Sommets de la Cédéao en quête de cohésion face à l’absence des pays de l’AES

Le 69ᵉ sommet de la Communauté économique des États de l’Afrique de l’Ouest (Cédéao) s’est ouvert à Freetown, en Sierra Leone, dans un contexte marqué par l’absence prolongée de trois de ses membres fondateurs. Le Niger, le Mali et le Burkina Faso, désormais regroupés au sein de l’Alliance des États du Sahel (AES), ne participent plus aux travaux de l’organisation régionale. Une situation qui place les dirigeants ouest-africains face à un défi majeur : redéfinir l’avenir de la Cédéao tout en maintenant des liens essentiels avec ses voisins directs.

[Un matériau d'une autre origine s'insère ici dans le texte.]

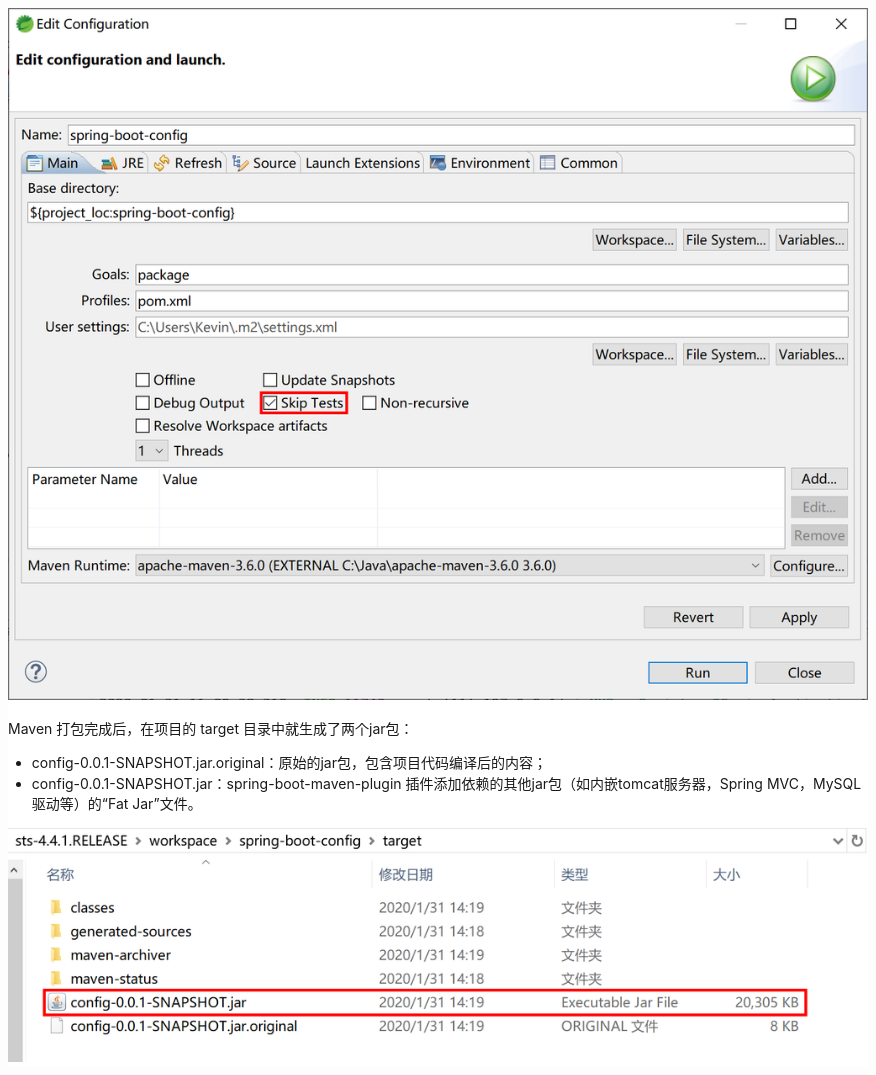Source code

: ![image-20200131142025288](images/image-20200131142025288.png)

Maven 打包完成后，在项目的 target 目录中就生成了两个jar包：

- config-0.0.1-SNAPSHOT.jar.original：原始的jar包，包含项目代码编译后的内容；
- config-0.0.1-SNAPSHOT.jar：spring-boot-maven-plugin 插件添加依赖的其他jar包（如内嵌tomcat服务器，Spring MVC，MySQL驱动等）的“Fat Jar”文件。

![image-20200131142129791](images/image-20200131142129791.png)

Paysages urbains de Freetown, Sierra Leone

Une Cédéao en quête de renouveau face à l’éloignement de l’AES

Les chefs d’État et de gouvernement de la Cédéao se réunissent ce dimanche à Freetown pour un sommet crucial. L’absence des pays de l’AES, bien que symbolique, pose une question fondamentale : comment préserver la cohésion de l’organisation après le départ de ces trois États ? Malgré leur retrait, le Niger, le Mali et le Burkina Faso restent des partenaires indispensables pour la stabilité régionale. Les discussions devraient donc se concentrer sur les modalités d’un dialogue constructif, essentiel pour maintenir la libre circulation des personnes et des biens, ainsi que pour renforcer la coopération sécuritaire face à une menace terroriste transfrontalière.

Pour Aliou Diakite, spécialiste des enjeux ouest-africains, l’enjeu dépasse la simple question institutionnelle. « Les défis actuels de la Cédéao sont multiples : criminalité organisée liée au terrorisme, transitions politiques, changements climatiques et épidémies. Ces problématiques interpellent directement les dirigeants, qui doivent redéfinir l’avenir de l’organisation pour les années à venir. »

La Force en attente de la Cédéao : un outil en suspens

Parmi les sujets récurrents des sommets de la Cédéao, la mise en place de la Force en attente reste un dossier prioritaire, mais toujours en suspens. Annoncée comme une réponse rapide aux crises sécuritaires et politiques, cette force régionale peine à se concrétiser malgré les réunions préparatoires organisées cette semaine à Freetown. Les ministres et responsables de la sécurité des États membres semblent déterminés à accélérer son déploiement, mais les obstacles persistent.

Michel Ange Bangoura, responsable de la coopération avec la Cédéao en Guinée, souligne les avancées institutionnelles tout en pointant les lacunes opérationnelles. « Sur le plan des structures, tout est prêt. Il ne manque plus que les moyens humains et financiers pour son déploiement. Chaque pays doit contribuer au moins d’une compagnie, et il faudra aussi choisir une base opérationnelle. » Il ajoute : « Les discussions en cours pourraient aboutir à un déploiement imminent de cette force, ne serait-ce que pour tester son efficacité. »

Le sommet devra également aborder les réformes nécessaires pour restaurer la crédibilité de la Cédéao, ébranlée par plusieurs années de crises politiques et de coups d’État dans la région. Une refonte des mécanismes de gouvernance et une meilleure coordination entre les États membres s’imposent pour redonner un sens à l’intégration ouest-africaine.